(DATASET SECTION)
*** Begin section ***

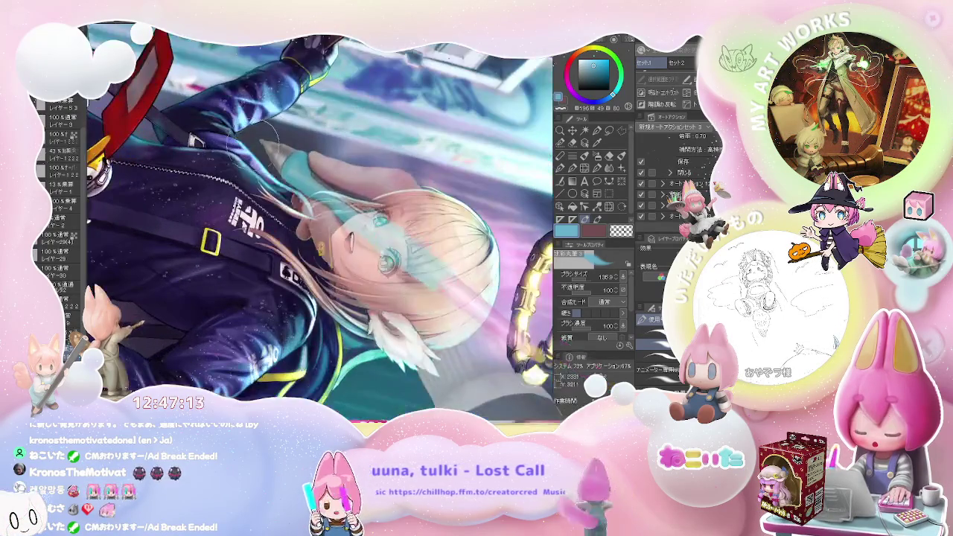
Paint touch-up strokes near the girl's face.
drag(225, 121, 313, 156)
drag(253, 127, 395, 172)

*** End section ***

(ABOUT THIS TASK) A verbatim retyping of the listing, without any pictures, is the expected answer.

(FINISHED TASK)
Paint touch-up strokes near the girl's face.
drag(225, 121, 313, 156)
drag(253, 127, 395, 172)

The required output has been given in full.